### Required action
The entries that follow need to be reproduced exactly, minus any images.

### Source information

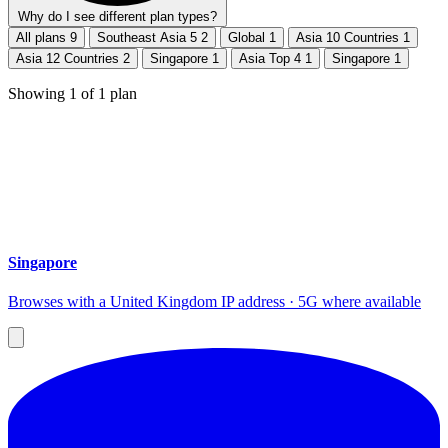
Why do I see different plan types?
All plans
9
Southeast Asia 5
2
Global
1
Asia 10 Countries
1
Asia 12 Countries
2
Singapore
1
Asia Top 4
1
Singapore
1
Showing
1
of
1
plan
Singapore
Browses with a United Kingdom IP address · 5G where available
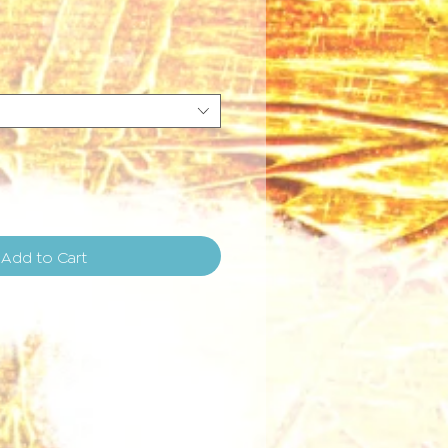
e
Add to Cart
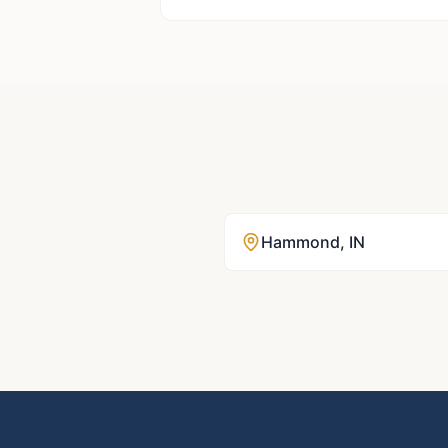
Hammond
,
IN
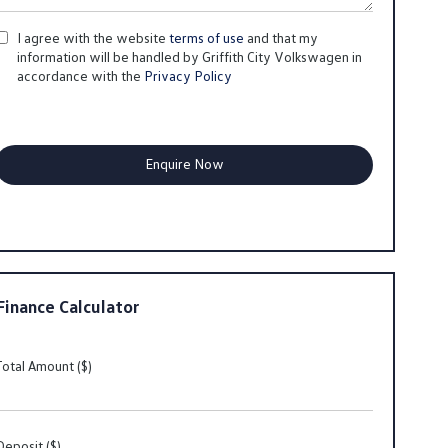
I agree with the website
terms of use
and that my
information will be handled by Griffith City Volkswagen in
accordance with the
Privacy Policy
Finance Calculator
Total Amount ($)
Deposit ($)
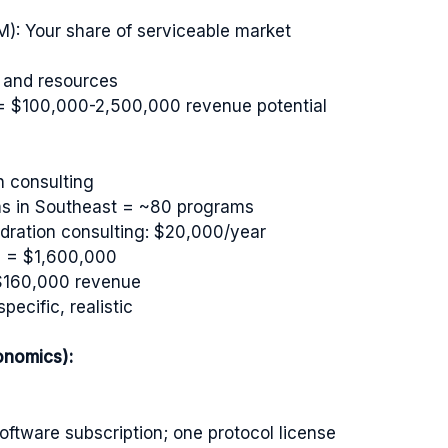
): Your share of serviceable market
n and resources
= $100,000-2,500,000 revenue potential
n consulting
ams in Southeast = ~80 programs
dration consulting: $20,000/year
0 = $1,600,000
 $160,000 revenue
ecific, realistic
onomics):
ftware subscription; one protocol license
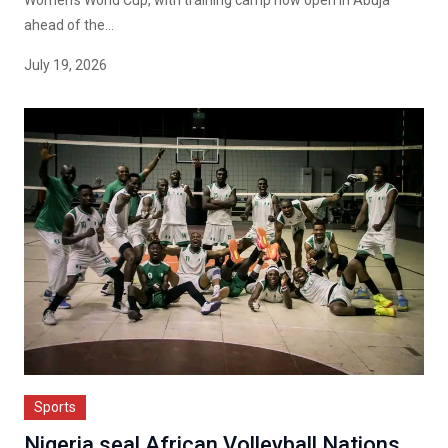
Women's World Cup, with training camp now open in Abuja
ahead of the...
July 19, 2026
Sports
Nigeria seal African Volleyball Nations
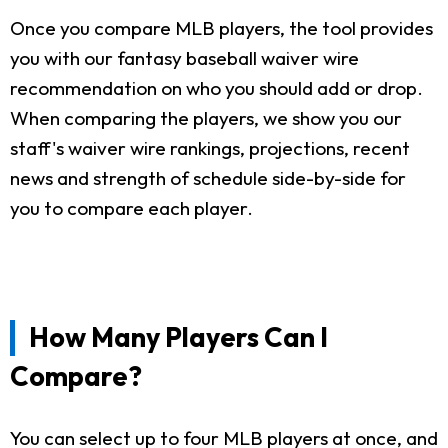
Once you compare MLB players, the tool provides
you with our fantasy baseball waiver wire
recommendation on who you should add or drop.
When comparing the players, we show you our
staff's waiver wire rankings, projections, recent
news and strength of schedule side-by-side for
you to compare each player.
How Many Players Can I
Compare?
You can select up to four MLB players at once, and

### Solution below
Why do I see different plan types?
All plans
9
Southeast Asia 5
2
Global
1
Asia 10 Countries
1
Asia 12 Countries
2
Singapore
1
Asia Top 4
1
Singapore
1
Showing
1
of
1
plan
Singapore
Browses with a United Kingdom IP address · 5G where available
e
Add to Cart
Hammond
,
IN
I agree with the website
terms of use
and that my
information will be handled by Griffith City Volkswagen in
accordance with the
Privacy Policy
Finance Calculator
Total Amount ($)
Deposit ($)
): Your share of serviceable market
n and resources
= $100,000-2,500,000 revenue potential
n consulting
ams in Southeast = ~80 programs
dration consulting: $20,000/year
0 = $1,600,000
 $160,000 revenue
ecific, realistic
onomics):
ftware subscription; one protocol license
Women's World Cup, with training camp now open in Abuja
ahead of the...
July 19, 2026
Sports
Nigeria seal African Volleyball Nations
Once you compare MLB players, the tool provides
you with our fantasy baseball waiver wire
recommendation on who you should add or drop.
When comparing the players, we show you our
staff's waiver wire rankings, projections, recent
news and strength of schedule side-by-side for
you to compare each player.
How Many Players Can I
Compare?
You can select up to four MLB players at once, and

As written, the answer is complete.